Former leader of Jewish Congregation in Oslo wants Norwegian Jews to debate Israel

From Vårt Land

Anne Sender: The Jews must discuss Israel

The former leader of the Jewish Congregation in Oslo criticizes Christian congregations that collect money for settlements

Geir Ole Bjartvik

The former leader of the Jewish Congregation in Oslo says in an open in Vårt Land on Tuesday that the Jewish community in Norway to a greater degree must show that there are many different views on Israel’s policies within the congregation.

We must criticize mistakes. She underlines that Israel is of fundamental importance for the congregation in Oslo as a “Zionist congregation”. But Norwegian Jews ought nonetheless criticize Israeli mistakes, she thinks.

“There have been so many others with strong opinions”, Sender writes to explain why DMT until now has kept the disagreement on Israel behind closed doors, more than other Jewish congregations elsewhere in Europe.

Problematic attitudes. But this ought to end now, says Sender. She refers to how, among others, Israeli group have involved Norwegian Jews into the problems [ME conflict, M. McG].

The last few years, some comments, law proposals and attitudes presented by rabbis, party leaders and members of Government been so problematic, that I believe that we, as Jewish leaders in the Diaspora, must distance ourselves from it, Sender says.

For her own part, she attacks Israeli settlements, which she thinks are obstacles to peace.
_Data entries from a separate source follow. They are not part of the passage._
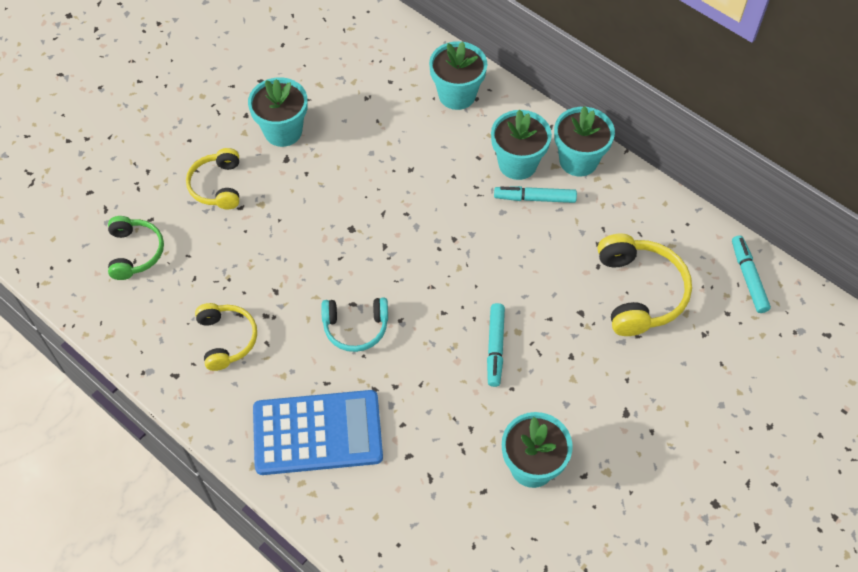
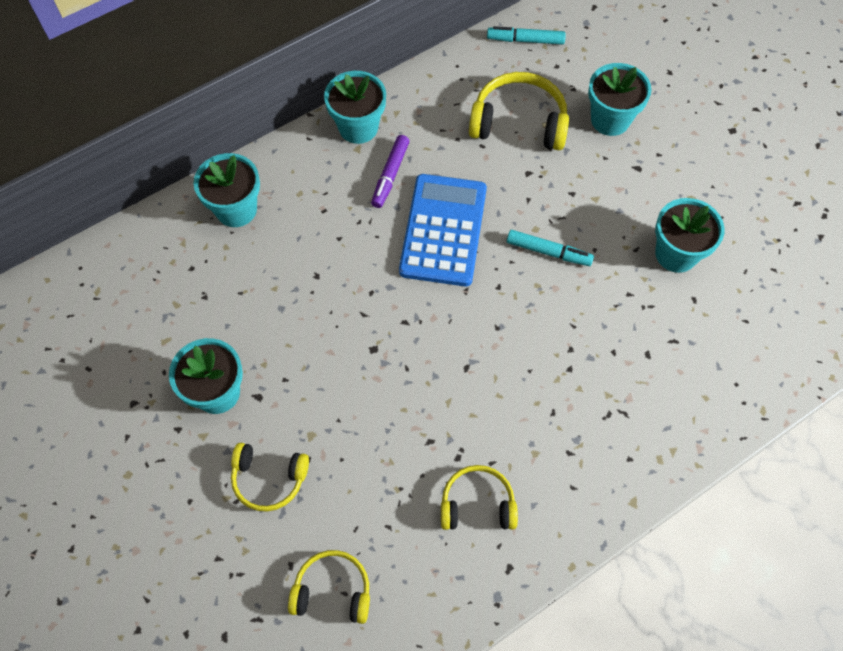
camera: 75 degrees left, 5 degrees up
(135, 252) = (332, 591): green headphones -> yellow headphones
(317, 433) = (608, 432): blue calculator -> blue calculator (443, 230)
(355, 327) = (495, 371): turquoise headphones -> none
(517, 164) = (344, 178): turquoise flower pot -> turquoise flower pot (610, 120)
(535, 198) = (390, 175): turquoise marker -> purple marker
She also points to  the increased power of the elected State Rabbinate and the Knessets tendency to adopt laws which undermine equal rights for all citizens.
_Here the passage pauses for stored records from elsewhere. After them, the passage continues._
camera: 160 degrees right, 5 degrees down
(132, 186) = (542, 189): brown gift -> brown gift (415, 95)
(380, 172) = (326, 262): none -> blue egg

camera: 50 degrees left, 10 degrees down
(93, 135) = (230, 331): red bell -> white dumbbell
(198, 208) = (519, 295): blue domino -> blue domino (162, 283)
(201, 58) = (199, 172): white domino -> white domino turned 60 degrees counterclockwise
Christians against peace. Sender also confronts “those special Christians congregations that collect money for settlements”

The former leader of the Jewish Congregation accuses these groups for being more inspired by their own religious and political convictions, than thinking about peace for all who live in Israel.

We stick to the Bible. John Skåland is chairman for the CarmelInstitute, which collects money for Jewish settlers. Skåland says he takes little notice of  Senders opinion.

We have had the same attitude for the last 60-70 years and we stick to the Bible, says Skåland and adds that the Institute now is increasing the support for the settlers.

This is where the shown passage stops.